START EXCERPTED DATA

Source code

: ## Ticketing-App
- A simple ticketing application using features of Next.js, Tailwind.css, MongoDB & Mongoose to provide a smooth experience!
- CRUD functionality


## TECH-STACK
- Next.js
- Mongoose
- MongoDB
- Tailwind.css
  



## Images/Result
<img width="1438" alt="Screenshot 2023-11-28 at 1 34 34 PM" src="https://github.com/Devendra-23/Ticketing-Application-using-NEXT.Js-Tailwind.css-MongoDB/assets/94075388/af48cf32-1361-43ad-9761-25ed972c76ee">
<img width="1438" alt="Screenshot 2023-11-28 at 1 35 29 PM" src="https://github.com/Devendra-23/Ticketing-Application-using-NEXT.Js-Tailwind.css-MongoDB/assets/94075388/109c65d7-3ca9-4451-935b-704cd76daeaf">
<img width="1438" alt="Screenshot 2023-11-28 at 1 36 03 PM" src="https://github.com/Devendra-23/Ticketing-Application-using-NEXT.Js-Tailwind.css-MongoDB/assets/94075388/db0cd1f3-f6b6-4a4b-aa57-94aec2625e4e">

END EXCERPTED DATA

[THE TASK]
Reproduce verbatim every line of the entries, starting with the line that contains "## Images/Result" and continuing through the final line, with both of those lines included.

[YOUR SOLUTION]
## Images/Result
<img width="1438" alt="Screenshot 2023-11-28 at 1 34 34 PM" src="https://github.com/Devendra-23/Ticketing-Application-using-NEXT.Js-Tailwind.css-MongoDB/assets/94075388/af48cf32-1361-43ad-9761-25ed972c76ee">
<img width="1438" alt="Screenshot 2023-11-28 at 1 35 29 PM" src="https://github.com/Devendra-23/Ticketing-Application-using-NEXT.Js-Tailwind.css-MongoDB/assets/94075388/109c65d7-3ca9-4451-935b-704cd76daeaf">
<img width="1438" alt="Screenshot 2023-11-28 at 1 36 03 PM" src="https://github.com/Devendra-23/Ticketing-Application-using-NEXT.Js-Tailwind.css-MongoDB/assets/94075388/db0cd1f3-f6b6-4a4b-aa57-94aec2625e4e">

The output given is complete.